CS 484 Parallel Programming – Spring 2021
Language: C++ (OpenMP, MPI)
Project 1
In this project, I implemented Matrix Transpose with tiling to increase cache access efficiency. I also implemented matrix multiplicaion with tiling and with the second matrix being transposed before multiplication. The final part of the project involved comparing and contrasting sequential and parallel versions of the same functions. I parallelized the functions with OpenMP.
Project 2
The first part of the project had us examine the differences between different task scheduling specifications. The second part of the project involved specifying OpenMP pragmas to properly synchronize threads, which was necessary to implement the Gauss-Seidel algorithm for the Discrete Poisson Equation with ghost cells.
CS 412 Intro to Data Mining – Spring 2021
Language: Python (Projects are language agnostic)
Pattern Mining
-
Frequent Pattern Mining: We were given a dataset of categories for different buisnesses, and we were asked to find all frequent patterns with minimum support of 0.01. I implemented the Apriori pattern mining algorithm to accomplish the correct result.
-
Sequential Pattern Mining: We were given a dataset of Yelp reviews and asked to find all frequent consecutive sequential patterns with minimum support of 0.01. I tried GSP and SPAN, but I ended up using PrefixSpan (which was first proposed by my professor!).
Clustering
-
Basic Clustering: I implemented the KMeans clustering algorithm. I actually used KMeans++ to initialize the algorithm after some trial and error.
-
Hierarchical Clustering: I implemented the Agglomerative clustering algorithm AGNES with different “link” functions. The different link functions would change the structure of each cluster.
-
Cluster Validation: I implemented Jaccard and NMI cluster validation to understand the quality of the given cluster labels.
Classification
-
Decision Tree: I implemented a Decision Tree of depth 2 and used a train/test split to train and evaluate the test data.
-
Naive Bayes: I implemented a Naive Bayes Classifier by hand to run on some example data.

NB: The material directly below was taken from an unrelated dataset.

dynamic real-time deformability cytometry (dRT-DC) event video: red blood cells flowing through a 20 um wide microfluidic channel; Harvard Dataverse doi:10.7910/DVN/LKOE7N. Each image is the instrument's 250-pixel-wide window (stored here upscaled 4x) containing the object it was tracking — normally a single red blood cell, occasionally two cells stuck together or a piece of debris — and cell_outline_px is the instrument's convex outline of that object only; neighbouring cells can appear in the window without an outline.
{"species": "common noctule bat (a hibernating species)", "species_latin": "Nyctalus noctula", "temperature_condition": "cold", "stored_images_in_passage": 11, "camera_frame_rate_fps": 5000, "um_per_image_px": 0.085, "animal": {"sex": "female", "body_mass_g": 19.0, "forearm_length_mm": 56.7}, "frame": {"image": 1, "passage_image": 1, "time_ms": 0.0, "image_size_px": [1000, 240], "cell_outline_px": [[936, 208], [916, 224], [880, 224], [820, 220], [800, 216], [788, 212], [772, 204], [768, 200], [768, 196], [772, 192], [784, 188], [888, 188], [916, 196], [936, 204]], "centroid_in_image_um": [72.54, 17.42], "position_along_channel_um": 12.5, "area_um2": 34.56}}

STAT 578 Advanced Bayesian Modeling – Spring 2021
Language: R (JAGS)
Project 1
The main part of the project involved modeling a dataset containing the lengths of wikipedia articles. I implemented a mean-only normal model and a two-paramenter normal model with flat noninformative priors to generate a report with R Markdown.
Project 2
Using JAGS, I implemented a hierarchical model for a dataset from an investigation into a possible link between a genetic trait and heart attack risk. The heirarchical model had essentially noninformative hyperpriors.
Project 3
In this assignment, I used model checking methods like the Gelman-Rubin statistic and autocorrelation plots to evaluate a Markov Chain Monte Carlo model for some 2016 US Presidential election polling data.
Project 4
I used Markov Chain Monte Carlo to create a linear regression model for a Moore’s Law dataset. Then I checked the model for outliers with a T statistic based on the maximum standardized error.
Final Report
I used R Markdown and RJAGS to compile a report on an assigned dataset of arrests from San Francisco from 2015 to 2016. I built a logistic regression model that showed the chances of an individual being found with contraband varied by the race of the individual.

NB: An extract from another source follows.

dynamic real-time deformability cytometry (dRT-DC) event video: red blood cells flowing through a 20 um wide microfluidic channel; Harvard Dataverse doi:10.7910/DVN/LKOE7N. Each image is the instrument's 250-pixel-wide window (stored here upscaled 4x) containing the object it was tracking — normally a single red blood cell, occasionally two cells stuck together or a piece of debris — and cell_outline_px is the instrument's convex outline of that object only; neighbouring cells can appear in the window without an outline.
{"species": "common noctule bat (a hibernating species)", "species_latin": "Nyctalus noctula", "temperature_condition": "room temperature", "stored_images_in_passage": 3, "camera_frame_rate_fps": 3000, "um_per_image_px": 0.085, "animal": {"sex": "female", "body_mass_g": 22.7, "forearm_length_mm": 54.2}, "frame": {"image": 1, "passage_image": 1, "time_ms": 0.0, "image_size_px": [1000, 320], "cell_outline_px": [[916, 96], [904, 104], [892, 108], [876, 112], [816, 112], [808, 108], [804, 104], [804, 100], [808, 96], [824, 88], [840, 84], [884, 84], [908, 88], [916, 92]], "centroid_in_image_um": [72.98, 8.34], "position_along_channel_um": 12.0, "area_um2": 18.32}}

CS 513 Theory and Practice of Data Cleaning – Summer 2021
Language: Python, Datalog, SQL
Technologies: OpenRefine, SQLite
Final Project
I worked with 3 other students to clean the New York Public Library’s historical menu dataset. We used OpenRefine to manually transform and standardize the data. Then, we used SQLite to store our clean dataset and run integrity checks. We also demonstrated how our cleaning improved the quality of the data.